Using Prompts as Starting Points
You don't have to use prompts exactly as written. Think of them as conversation starters:
- Expand the prompt: Add extra requirements or context
- Simplify the prompt: Remove parts you don't need
- Combine with your own ideas: Use the prompt structure but add your specific teaching angle
- Adapt for your class: Adjust difficulty, format, or focus based on your students
Example:
Original prompt: "Create a lesson plan on persuasive writing for Year 8"
Your adapted version: "Create a lesson plan on persuasive writing for Year 8, focusing on environmental issues, suitable for a 50-minute period, with an extension activity for advanced students"
Practical Examples of Prompt Workflows
Scenario 1: Quick worksheet
- Search for "worksheet" and "Year 4 maths"
- Find a prompt: "Generate a [topic] worksheet for Year 4 with 10 questions and answers"
- Click it, replace [topic] with "multiplication facts"
- Submit immediately
- CurricuLLM creates the worksheet
- Continue the conversation: "Now make an easier version for students who need support"
Scenario 2: Detailed lesson plan
- Browse "Lesson Planning" prompts for secondary English
- Find: "Create a lesson plan on [topic] for [year level] including starter, main activity, and plenary"
- Click and edit: "Create a lesson plan on metaphors and similes for Year 9 including starter, main activity, and plenary, with curriculum outcomes linked"
- Submit
- Review the response
- Follow up: "Add a differentiation strategy for lower-ability students"
Scenario 3: Assessment rubric
- Go to "My Prompts" and select a rubric prompt you created earlier
- The prompt has placeholders for topic and year level
- Customise for your current unit
- Submit
- Get the rubric and continue refining: "Can you add a column for feedback comments?"

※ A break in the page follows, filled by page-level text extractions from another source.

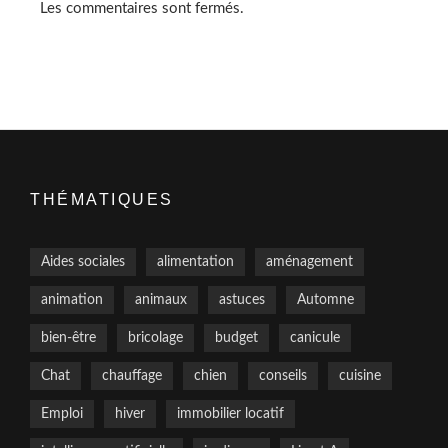
Les commentaires sont fermés.
THÉMATIQUES
Aides sociales
alimentation
aménagement
animation
animaux
astuces
Automne
bien-être
bricolage
budget
canicule
Chat
chauffage
chien
conseils
cuisine
Emploi
hiver
immobilier locatif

Tips for Effective Prompt Use
- Read the whole prompt before submitting to understand what it will generate
- Don't rush: Take a moment to edit prompts so they match your exact needs
- Start simple: Use straightforward prompts when you're new, then try more complex ones
- Iterate in the conversation: If the first response isn't quite right, continue the chat to refine
- Save successful variations: If you edit a prompt and it works brilliantly, consider saving your version as a new Prompt Starter
After Using a Prompt
Once you've used a prompt and got a response:
- You can continue the conversation to refine or expand on what CurricuLLM created
- The prompt becomes part of your chat history and you can return to it anytime
- You might want to copy the response into a document for classroom use
- If the prompt worked really well, consider creating your own version to save or share
Teacher Tips
- Keep frequently used prompts in "My Prompts" for quick access
- Try the same prompt with different topics or year levels to see its versatility
- When a prompt works perfectly, use it as a template for similar tasks
- Don't be afraid to heavily edit prompts, they're starting points, not rules
- Combine prompts with specific files or documents you've uploaded for even more tailored results
Everyday Example
Using Prompt Starters is like using a template letter. The template gives you the structure and key points (the prompt), but you fill in the specific names, dates, and details before sending (editing before submission). Sometimes you use the template as-is, but usually you adapt it to fit your exact situation. Either way, it's faster than starting from a blank page.